IN THE SPOTLIGHT: Teresa Heffernan
What were your first thoughts when you saw the call for applications for the fellowship?
A friend sent it to me, and I thought this is my kind of fellowship! I loved everything about it – from its stress on interdisciplinarity to its recognition of transhistorical and transcultural apocalyptic and post-apocalyptic narratives to its appreciation of collaborative dialogues across the humanities and social and natural sciences. The Centre sounded brilliant and timely.
What does the apocalypse and/or post-apocalypse mean for you?
Growing up in a nuclear age and aware of the environmental crisis, I think it was hard to ignore the sense that we are living in some version of an “end time.” If traditional apocalyptic narratives have held out hope for a better world, since the 1950s the term apocalypse has increasingly come to mean only catastrophe. I wanted to understand the reasons for that change, which was the focus of my first book: Post-Apocalyptic Culture: Modernism, Postmodernism and the Twentieth-Century Novel. It explored how twentieth-century fiction responds to living in a world that has a diminished faith in the existence of an inherently meaningful end, and it considers the political implications of living in a world that does not rely on revelation as an organizing principle.
My second book Veiled Figures: Women, Modernity, and the Spectres of Orientalism works with the etymological origins of apocalypse – to “unveil” or “reveal.” It asks why veiling and unveiling are such highly charged acts and traces these debates about the figure of the (un)veiled woman across three centuries of the East/West divide, from the rise of Western secularism to racialized nationalism to the Wars in Afghanistan and Iraq.
Around the early 2000s, I started to follow some of the claims about human-like artificial intelligence and the coming of a “superintelligence” that had the potential to either destroy and/or renew the world.
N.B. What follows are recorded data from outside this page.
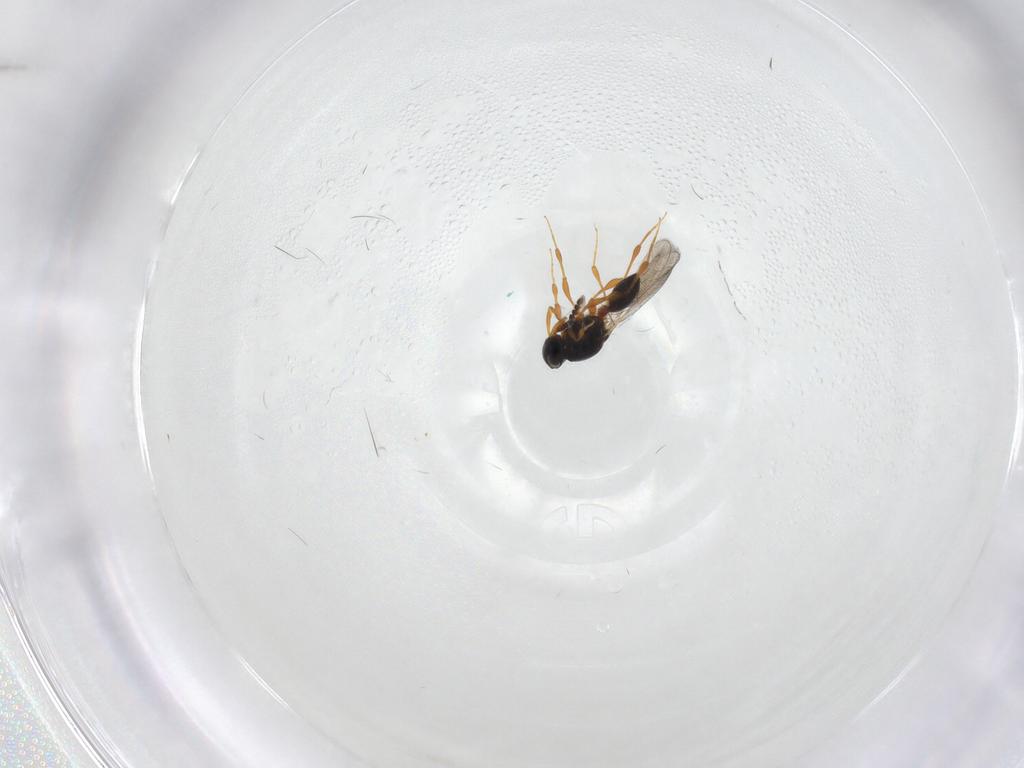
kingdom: Animalia
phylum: Arthropoda
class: Insecta
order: Hymenoptera
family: Platygastridae
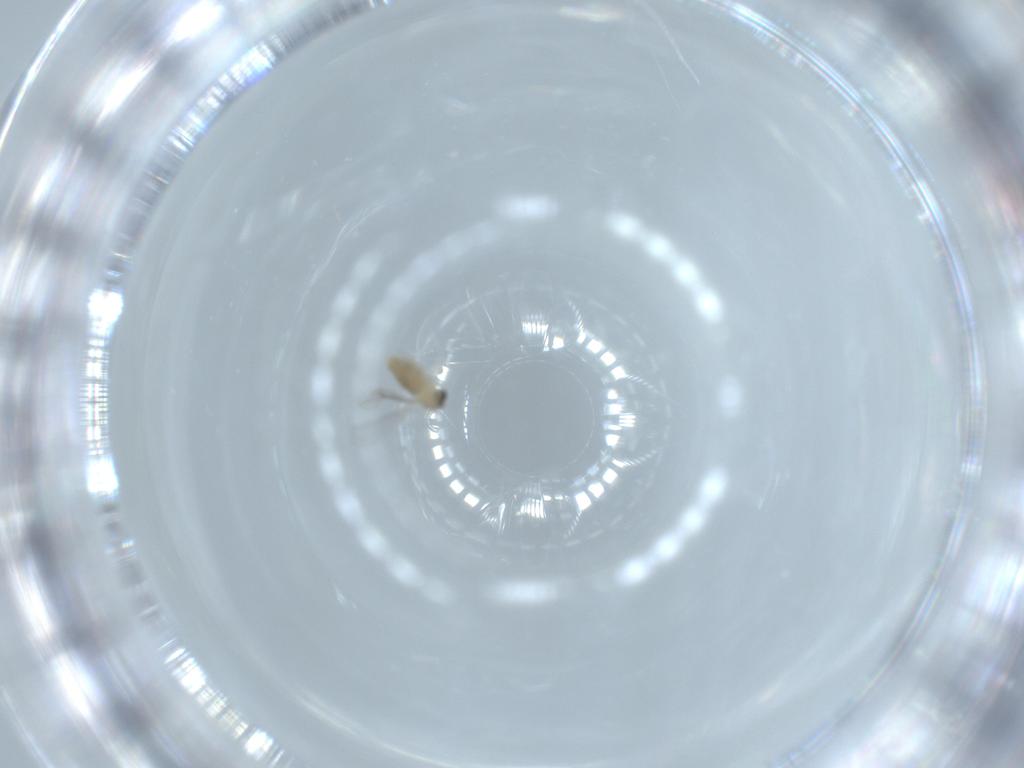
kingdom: Animalia
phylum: Arthropoda
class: Insecta
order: Diptera
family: Cecidomyiidae
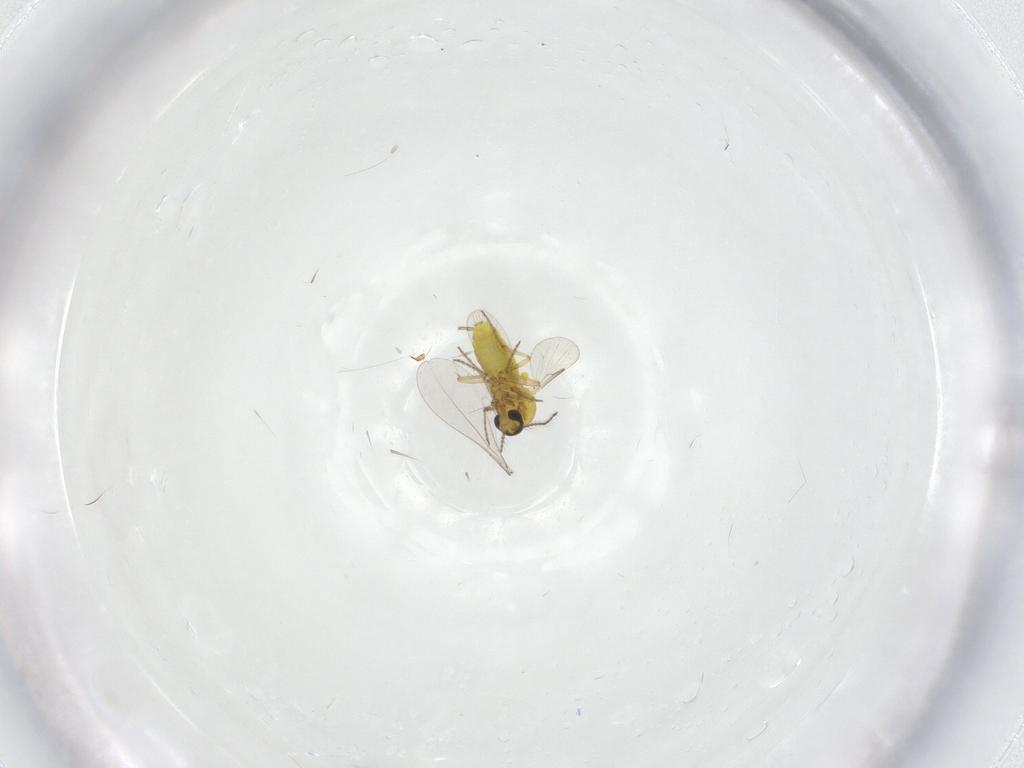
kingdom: Animalia
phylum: Arthropoda
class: Insecta
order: Diptera
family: Ceratopogonidae
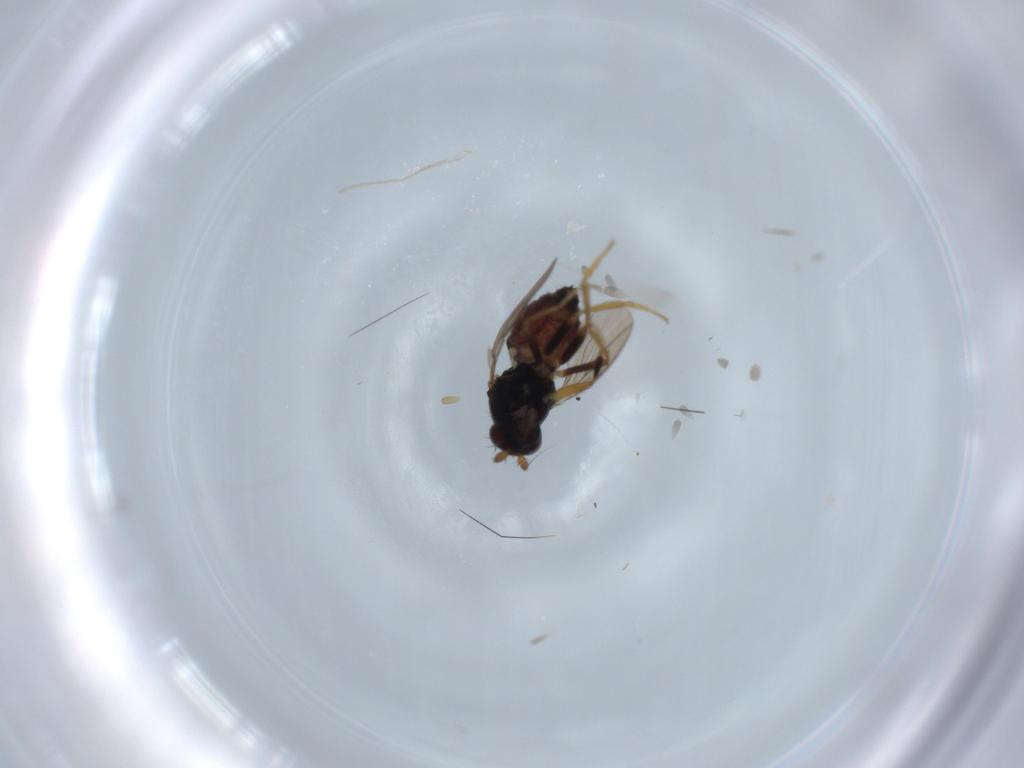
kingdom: Animalia
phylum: Arthropoda
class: Insecta
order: Diptera
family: Sphaeroceridae
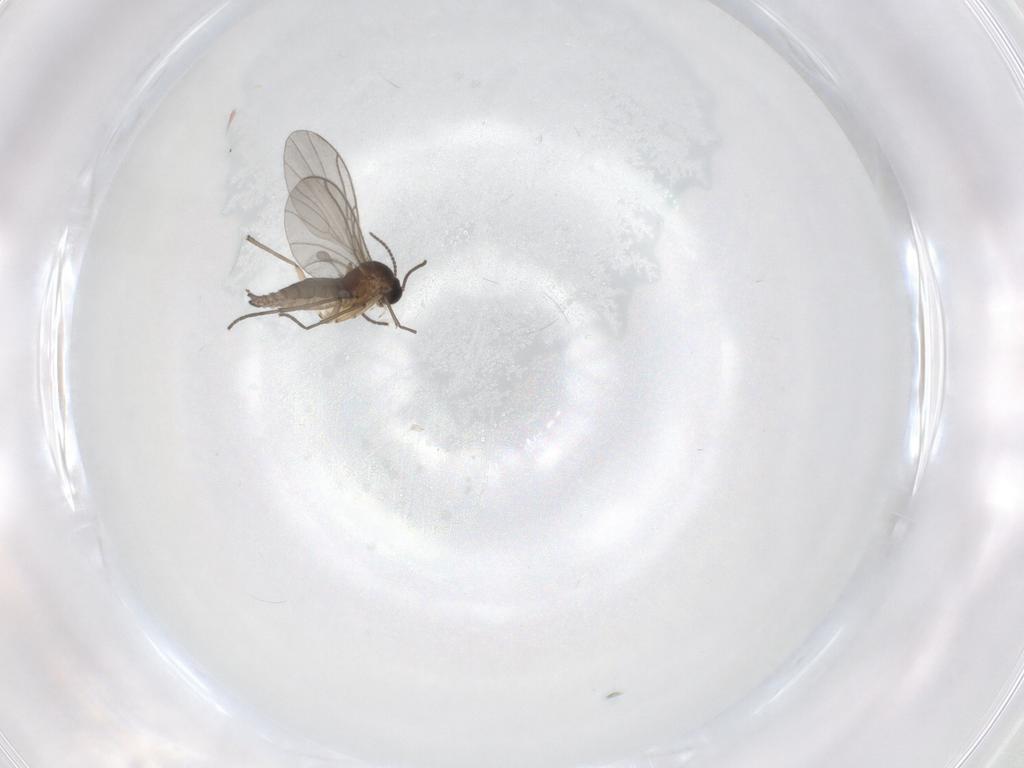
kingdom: Animalia
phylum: Arthropoda
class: Insecta
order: Diptera
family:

I wanted to understand the basis of these apocalyptic claims, and so I travelled to labs around Japan, Europe and America and, amongst other things, stayed at a hotel staffed by robots, hung out with a geminoid (a robot that looks like its owner), and interviewed people in the field. I returned from these travels more than a little skeptical about the claims, so I organized a workshop with academics working on the AI industry from various disciplines, which resulted in my edited collection Cyborg Futures: Cross-disciplinary Perspectives on Artificial Intelligence and Robotics.
What is your fellowship trying to achieve, which questions is it addressing, and with which methods?
I have been exploring the ethical and existential questions that emerge from the entanglement of the science and the fiction of AI and the ways in which apocalyptic rhetoric has shaped the field of AI from its early days as proponents look forward to such things as casting off the biological body in exchange for an “eternal” machinic or virtual body. Some of my questions: What is at stake when science, fiction, and myth are entangled as they so often are in this field? What is the difference between language and code? Why are animals (including humans) so often compared to machines and what are the limits of that metaphor? What are the dangers of apocalyptic rhetoric? And what happens to knowledge in the age of AI?
What do you hope to take with you from the project and its results?
Working at the Centre will give me the time to finish my book, tentatively titled Where Science Meets Fiction: AI and the Ethical Imagination, so I am very grateful for that.
What are the aspects you are looking forward to at CAPAS?
I love working at this Centre as whenever I have a question or want to find out more about a topic, I just have to put it out there and there is a scholar nearby who can give me an update on the latest in the field, from ruins to quantum physics to computing to Sanskrit to feudalism. The Centre has created such an intellectually rich environment and has amassed an impressive and diverse team.
To get some practical advice: What would be the three things you would definitely need in a post-apocalyptic world?
Books by authors like Simone de Beauvoir (All Men are Mortal, one of the saddest books about living forever), Virginia Woolf, Toni Morrison, T.S Eliot, Anne Carson, the ancient tale The Epic of Gilgamesh… Oh dear this might get a little long, and I am aware I am cheating but I would also need some pen and paper.
A bathing spot surrounded by a lush garden with birds and bees… Ok I will stop as these lists are maybe not fair.
Loved ones who would hopefully be much more resourceful than me!
What are some of your favourite pop culture references?
I think Spielberg’s A.I. Artificial Intelligence, which was released in 2001 in honour of Stanley Kubrick’s 1968 film 2001: A Space Odyssey, is so prescient as it encapsulates the fairy-tale of techno utopianism within the reality of the climate catastrophe. DeLillo’s White Noise and Kubrick’s Dr. Strangelove or: How I Learned to Stop Worrying and Love the Bomb on the absurdity of living in the nuclear age. Octavia Butler’s The Parable Series for tips on how to build back a better world.